The development is a triumph in complex plant breeding and the result of a decade-long development project.

The flower cultivation team - headed by Winston Davies, a renowned authority on micro-propagation and plant biochemistry - has, in effect, developed a new plant variety, the world's first white rose with pink spots.

Prof. Davies said: "The polka dot rose - which looks both beautiful and, one might say, at the same time strangely unnatural - is the result of more than 10 years of research by the team at the Interflora plant cultivation facility.

"The key to unlocking this puzzle - how to engineer the plant's DNA to produce highly regular colouration patterns in a uniform fashion we simply don't normally see in nature - lay in using recombinant technology, in which DNA molecules from different sources were combined into one molecule to create a new set of genes.
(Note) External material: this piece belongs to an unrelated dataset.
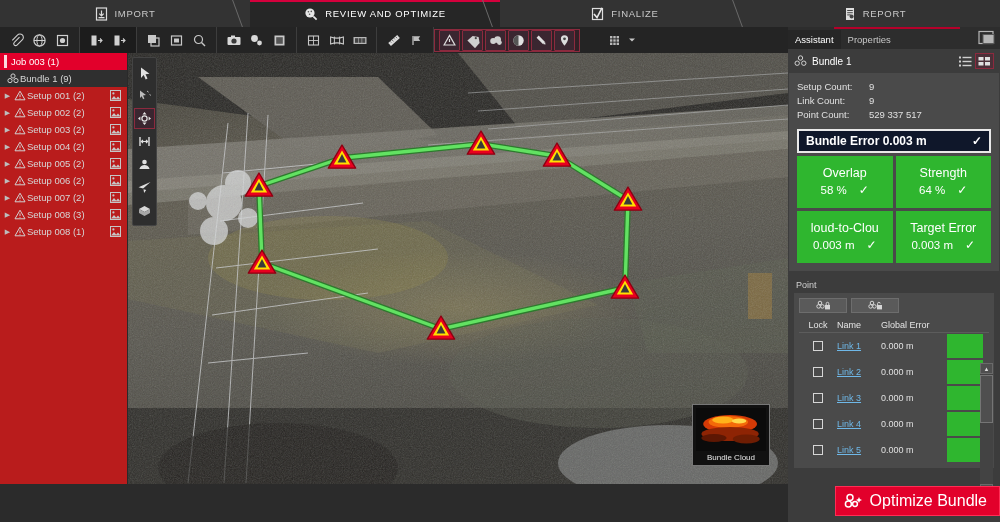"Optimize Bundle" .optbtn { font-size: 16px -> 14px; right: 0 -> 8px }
"The result is our polka dot rose, which I think is rather pretty. My wife Annie loves it!"

The Interflora polka dot roses have been created to satisfy consumer demand. Over the years, Interflora has been contacted by a number of customers asking if it would ever be possible to buy flowers with 'artificial' patterns, often because of the desire to send flowers to someone intrigued by a particular design.
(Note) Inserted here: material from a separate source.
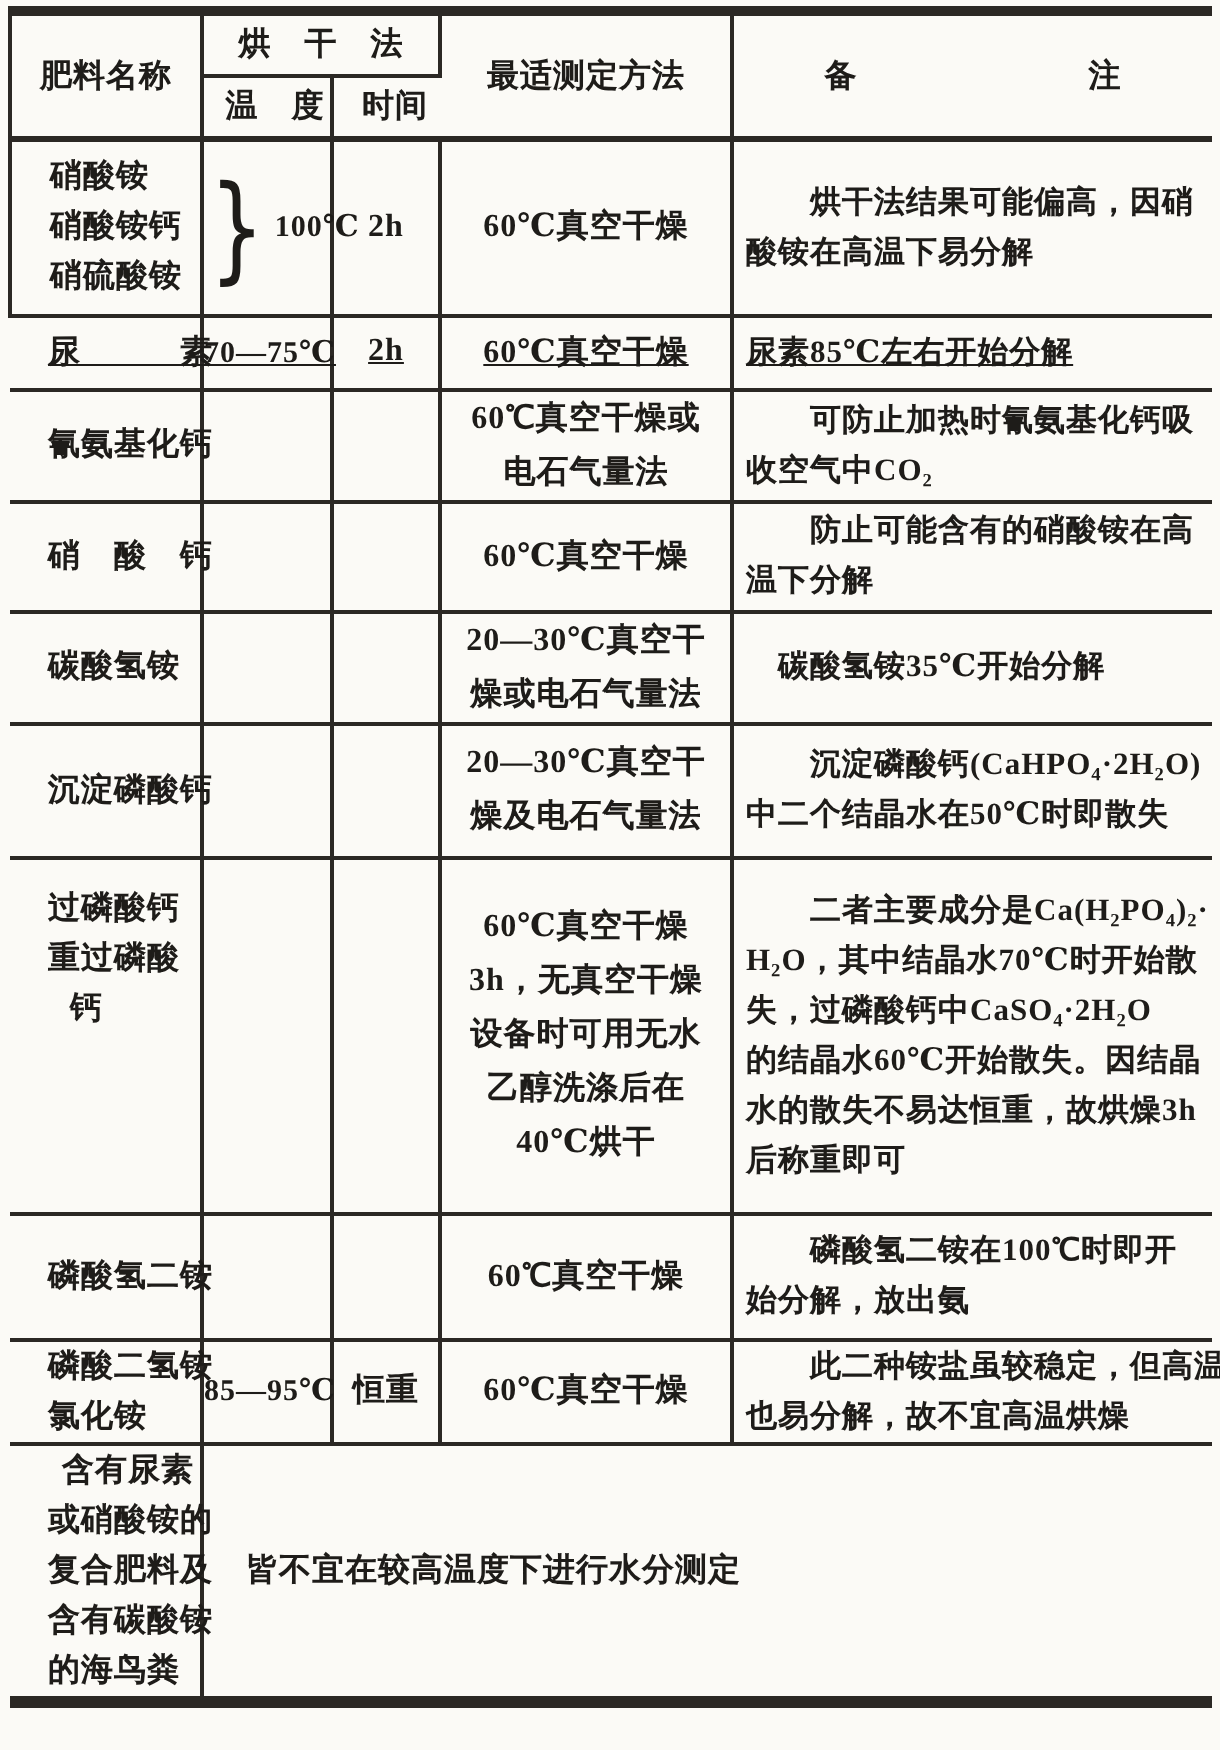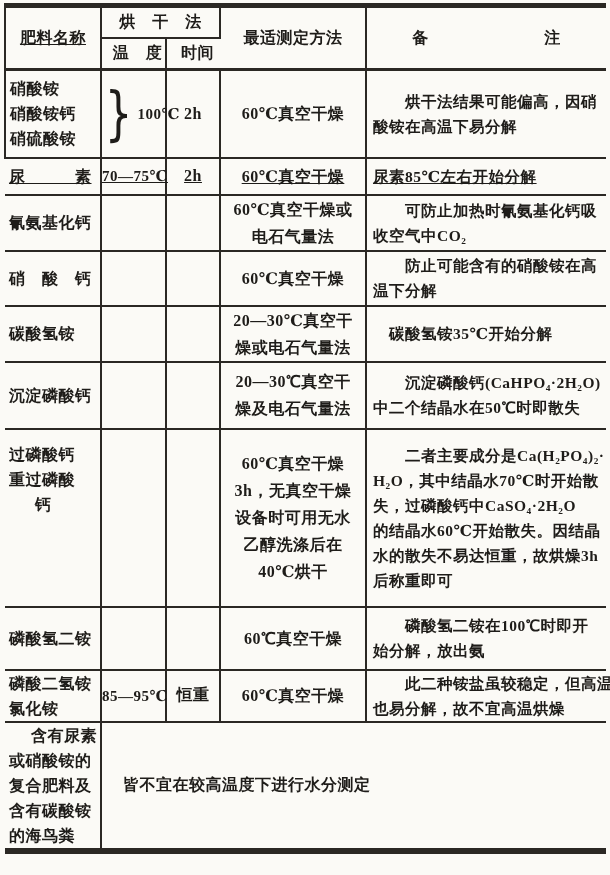"肥料名称" th.hname { text-decoration: underline -> none }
The requests did not go unnoticed and the team were happy to take up the challenge. Until now the company has kept the project under wraps, but it is now ready to unveil the bizarre but beautiful creation. The polka dot pattern reached the height of its popularity during the 1950s and 1960s and was even immortalised in song, when Brain Hyland released his Itsy Bitsy Teenie Weenie Yellow Polka Dot Bikini.

The polka dot pattern has been seen in a wide variety of contexts, from clothing through to homeware, and has seen designers such as Emma Bridgewater and Cath Kidston using the pattern extensively in their collections.